John Keats – excerpts from letters to Fanny Brawne


“(…) I am now at a very pleasant cottage window, looking onto a beautiful hilly country, with a glimpse of the sea ; the morning is very fine. I do not know how elastic my spirit might be, what pleasure I might have in living here and breathing and wandering as free as a stag about this beautiful coast if the remembrance of you did not weigh so upon me. I have never known any unalloy’d happiness for many days together : the death or sickness of some one has always spoilt my hours – and now when none such troubles oppress me, it is you must confess very hard that another sort of pain should haunt me. Ask yourself my love whether you are not very cruel to have so entrammelled me, so destroyed my freedom. Will you confess this in the letter you must write immediately and do all you can to console me in it – make it rich as a draught of popies to intoxicate me – write the softest words and kiss them that I may at least touch my lips where yours have been. For myself I know not how to express my devotion to so fair a form : I want a brighter word than bright, a fairer word than fair. I almost wish we were butterflies and liv’d but three summer days – three such days with you I could fill with more delight than fifty common years could ever contain”.

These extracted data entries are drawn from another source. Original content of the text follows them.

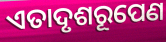
ଏତାଦୃଶରୂପେଣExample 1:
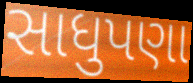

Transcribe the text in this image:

સાધુપણા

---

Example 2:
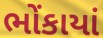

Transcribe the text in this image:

ભોંકાયાં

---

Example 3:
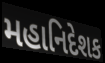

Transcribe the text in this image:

મહાનિદેશક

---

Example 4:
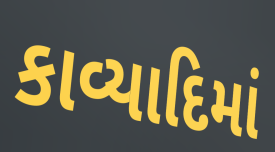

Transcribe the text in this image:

કાવ્યાદિમાં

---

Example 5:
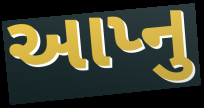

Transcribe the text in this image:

આપ્નુ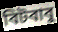
বিটবাবু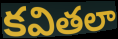
కవితలా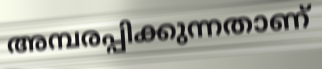
അമ്പരപ്പിക്കുന്നതാണ്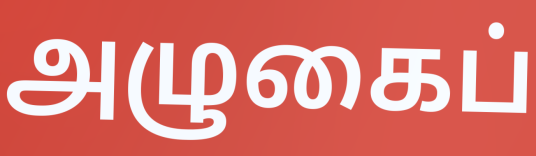
அழுகைப்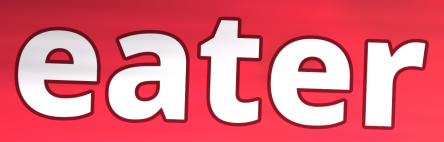
eater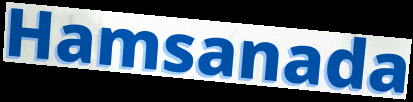
Hamsanada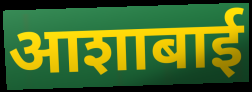
आशाबाई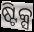
ଷ୍ଟିକ୍ସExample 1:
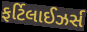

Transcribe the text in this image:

ફર્ટિલાઈઝર્સ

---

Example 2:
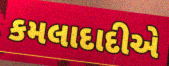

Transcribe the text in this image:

કમલાદાદીએ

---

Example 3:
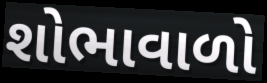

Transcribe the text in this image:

શોભાવાળો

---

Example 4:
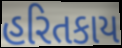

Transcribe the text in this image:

હરિતકાય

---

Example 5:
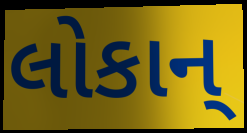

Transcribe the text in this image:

લોકાન્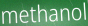
methanol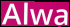
AlwaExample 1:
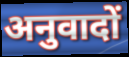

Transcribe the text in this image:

अनुवादों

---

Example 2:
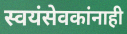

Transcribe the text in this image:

स्वयंसेवकांनाही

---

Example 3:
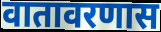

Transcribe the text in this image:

वातावरणास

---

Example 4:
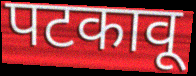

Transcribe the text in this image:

पटकावू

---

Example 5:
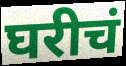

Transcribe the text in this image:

घरीचंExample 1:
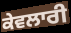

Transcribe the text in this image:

ਕੇਵਲਾਰੀ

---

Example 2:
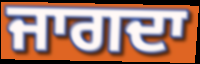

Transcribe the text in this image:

ਜਾਗਦਾ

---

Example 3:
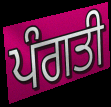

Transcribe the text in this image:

ਪੰਗਤੀ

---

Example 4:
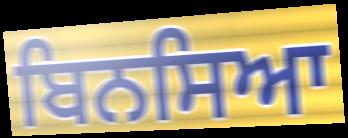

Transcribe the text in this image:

ਬਿਨਸਿਆ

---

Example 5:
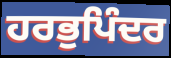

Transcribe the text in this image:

ਹਰਭੁਪਿੰਦਰ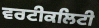
ਵਰਟੀਕਲਿਟੀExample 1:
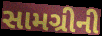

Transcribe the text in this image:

સામગ્રીની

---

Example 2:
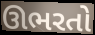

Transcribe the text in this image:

ઊભરતો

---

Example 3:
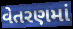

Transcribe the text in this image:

વેતરણમાં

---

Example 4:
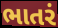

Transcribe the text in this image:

ભાતરં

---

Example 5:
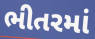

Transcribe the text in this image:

ભીતરમાં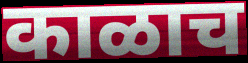
काळाचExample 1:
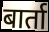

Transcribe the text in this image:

बार्ता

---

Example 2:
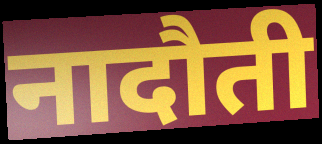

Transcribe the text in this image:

नादौती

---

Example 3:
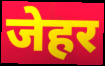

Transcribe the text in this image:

जेहर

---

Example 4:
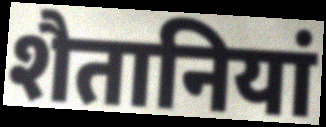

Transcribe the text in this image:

शैतानियां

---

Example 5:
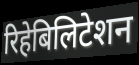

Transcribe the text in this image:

रिहेबिलिटेशनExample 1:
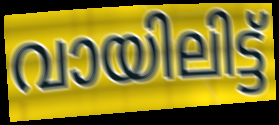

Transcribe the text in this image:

വായിലിട്ട്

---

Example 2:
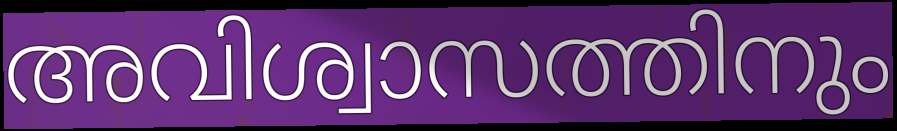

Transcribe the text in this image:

അവിശ്വാസത്തിനും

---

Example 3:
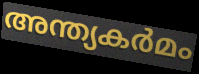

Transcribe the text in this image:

അന്ത്യകർമം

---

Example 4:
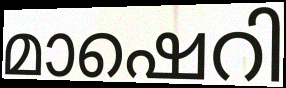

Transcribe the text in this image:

മാഷെറി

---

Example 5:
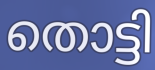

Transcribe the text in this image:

തൊട്ടിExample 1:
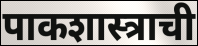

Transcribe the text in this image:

पाकशास्त्राची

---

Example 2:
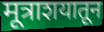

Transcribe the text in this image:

मूत्राशयातून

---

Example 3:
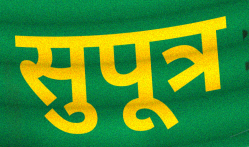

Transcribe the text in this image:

सुपूत्र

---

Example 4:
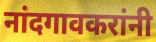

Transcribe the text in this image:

नांदगावकरांनी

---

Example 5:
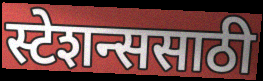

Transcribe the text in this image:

स्टेशन्ससाठीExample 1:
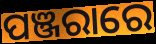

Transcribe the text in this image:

ପଞ୍ଜରାରେ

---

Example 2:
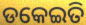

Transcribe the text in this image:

ଡକେଇତି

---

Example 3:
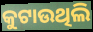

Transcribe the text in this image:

କୁଟାଉଥିଲି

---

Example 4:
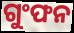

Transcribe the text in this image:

ଗୁଂଫନ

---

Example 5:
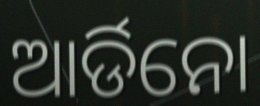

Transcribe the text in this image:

ଆର୍ଡିନୋ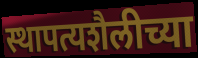
स्थापत्यशैलीच्या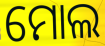
ମୋଲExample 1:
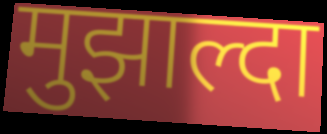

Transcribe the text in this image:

मुझाल्दा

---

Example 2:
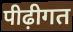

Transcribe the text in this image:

पीढ़ीगत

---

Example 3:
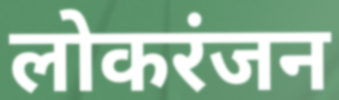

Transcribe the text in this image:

लोकरंजन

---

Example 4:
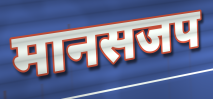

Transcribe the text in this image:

मानसजप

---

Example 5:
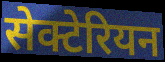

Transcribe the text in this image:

सेक्टेरियन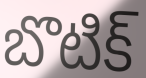
బొటిక్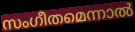
സംഗീതമെന്നാൽ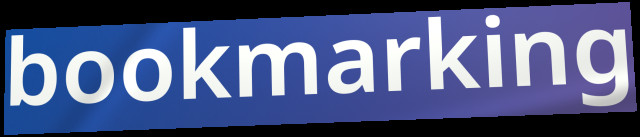
bookmarkingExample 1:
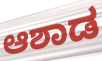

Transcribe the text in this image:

ಆಶಾಡ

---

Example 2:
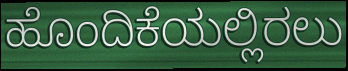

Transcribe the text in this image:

ಹೊಂದಿಕೆಯಲ್ಲಿರಲು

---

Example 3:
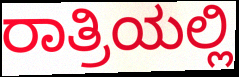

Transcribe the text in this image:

ರಾತ್ರಿಯಲ್ಲಿ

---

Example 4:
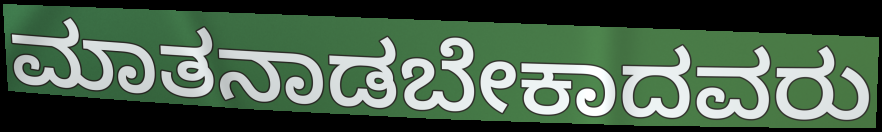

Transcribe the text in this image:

ಮಾತನಾಡಬೇಕಾದವರು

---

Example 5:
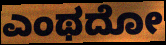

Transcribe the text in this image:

ಎಂಥದೋ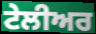
ਟੇਲੀਅਰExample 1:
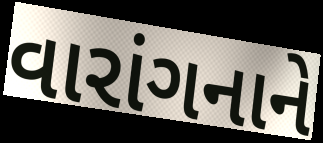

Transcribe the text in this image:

વારાંગનાને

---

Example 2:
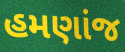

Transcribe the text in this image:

હમણાંજ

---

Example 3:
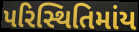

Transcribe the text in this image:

પરિસ્થિતિમાંય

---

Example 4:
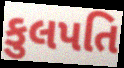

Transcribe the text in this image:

કુલપતિ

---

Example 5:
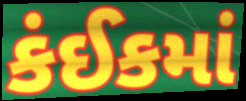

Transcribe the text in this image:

કંઈકમાં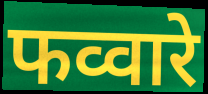
फव्वारे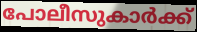
പോലീസുകാർക്ക്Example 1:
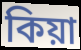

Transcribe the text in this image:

কিয়া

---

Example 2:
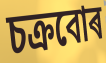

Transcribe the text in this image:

“(…) All my thoughts, my unhappiest days and nights, have I find not at all cured me of my love of beauty, but made it so intense that I am miserable that you are not with me : or rather breathe in that dull sort of patience that cannot be called life. I never knew before, what such a love as you have made me feel, was ; I did not believe in it ; my fancy was afraid of it, lest it should burn me up. But if you will fully love me, though there may be some fire, ‘t will not be more than we can bear when moistened and bedewed with pleasures”.

“(…) You cannot conceive how I ache to be with you : how I would die for an hour – for what is in the world ? I say you cannot conceive ; it is impossible you should look with such eyes upon me as I have upon you : it cannot be”.

“(…) I have two luxuries to brood over in my walks, your loveliness and the hour of my death. O that I could have possession of them both in the same minute. My sweet girl, I am living today in yesterday : I was in a complete fascination all day. I feel myself at your mercy. Write me ever so few lines and tell me you will never for ever be less kind to me than yesterday. – You dazzled me. There is nothing in the world so bright and delicate”.

“(…) My love has made me selfish. I cannot exist without you. I am forgetful of everything but seeing you again – my life seems to stop there – I see no further. You have absorb’d me. I have a sensation at the present moment as though I was dissolving – I should be exquisitely miserable without the hope of soon seeing you. I should be afraid to separate myself far from you. My sweet Fanny, will your heart never change ? My love, will it ? I have no limit now to my love… Your note came in just now. I cannot be happier away from you. ‘T is richer than any argosy of pearles. Do not threat me even in jest. I have been astonished that men could die martyrs for religion – I have shudder’d at it. I shudder no more – I could be martyr’d for my religion – love is my religion – I could die for that. I could die for you. My creed is love and you are its only tenet. You have ravish’d me away by a power I cannot resist ; and yet I could resist till I saw you ; and even since I have seen you I have endeavoured often “to reason against the reasons of my love”. I can do that no more – the pain would be so great. My love is selfish. I cannot breathe without you. Yours for ever, John Keats”.